The feverish pace at which construction is taking place in Addis Ababa is aimed at aligning the city’s infrastructure to the rate of growth of the country’s economy. A report on South Africa’s Daily maverick acknowledges that “over the last decade, Ethiopia has emerged as one of the fastest-growing – perhaps THE fastest-growing – economies in Africa.” Its number of millionaires has also expanded commensurately.
But Ethiopia is not like other African economies. Whereas Africa’s recent boom derives from mineral resources, Ethiopia’s growth has been primarily driven by manufacturing, agriculture and transport. This has led some to draw parallels between Ethiopia’s journey and China’s success narrative
Ethiopia’s economic journey, particularly its success in manufacturing, brings into focus the similarities between the African nation and China. Like China, Ethiopia has a huge population, at least when compared to other African countries. There are approximately 94 million people in Ethiopia, making it the second most populous country in Africa after Nigeria. Ethiopia also has a very young population—44 percent of its population is under 15 and 73 percent under 30.
A huge working population, coupled with heavy government control that limits unionization, has made labor very affordable in Ethiopia. Just like China, Ethiopian government maintains heavy control on the economy, including the labor market.
With a similar demographic profile and policy framework to China, Ethiopia’s manufacturing sector has been able to clock strong growth in the past years. Mr. Zhang Huarong, the chairman of Chinese shoe manufacturer Huajian said that “Ethiopia is exactly like China 30 years ago.” Huarong, whose company has set shop in Ethiopia with a workforce of 3,500, was speaking to global business news agency, Bloomberg.
Beer manufacturers have also poured into Ethiopia. UK giant, Diageo, as an example, purchased formerly state-owned Meta Abo Brewery in 2012 for $225 million. Dutch heavyweight Heineken also entered the market in 2011 after acquiring state-owned Harar and Bedele Breweries. These entries suggest that the fundamentals on the ground support domestic manufacturing as opposed to importation. This speaks to the country’s favorable conditions for manufacturing—cheap labor and cheap electricity. The country is currently constructing Africa’s largest hydropower plant, the Grand Ethiopian Renaissance Dam, which Ethiopian officials claim will be financed by the country’s own finances and not foreigners.
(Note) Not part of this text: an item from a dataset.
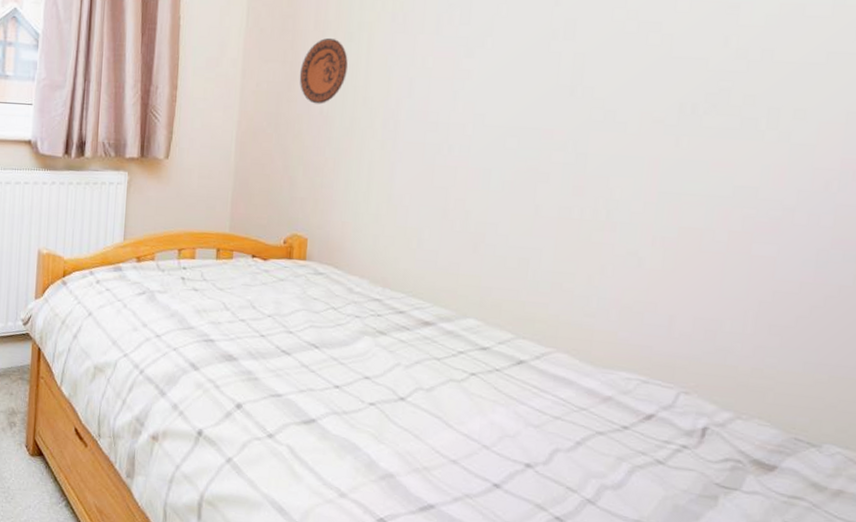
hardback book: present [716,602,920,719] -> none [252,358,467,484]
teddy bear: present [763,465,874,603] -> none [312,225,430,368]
Increased power supply should lower power bills for large consumers such as manufacturers, leading to expanded investments in the manufacturing sector.
While the relation between democracy and development is another argument altogether, it is almost uncontestable that a greater degree of government control gets major projects off the ground much faster, especially in developing countries. Neil Ford, associate editor at pan-African business publication, African Business, writes that: “historically, the introduction of major public transport schemes has been fraught with difficulty and has historically been most easily implemented in non-democratic societies.” The speed with which the metro rail in Ethiopia has been constructed lends credence to this observation, suggesting that the pace at which infrastructure development takes place in developing countries is directly relatable to the degree of state control on business.
Perhaps the rest of Africa can borrow a cue from Ethiopia, and to a greater extent, China. While this does not necessarily imply upending the prevailing model of democracy across Africa, certain modifications can be made to give the state greater latitude in mega projects that, without heavy state control, would be stalled by court cases and politics.
State control in the economy, as Ethiopia and China have shown, is not necessarily a bad thing. “The idea is a state with a sense of mission,” said Dereje Feyissa Dori, Africa research director at the International Law and Policy Institute, who is based in Addis Ababa.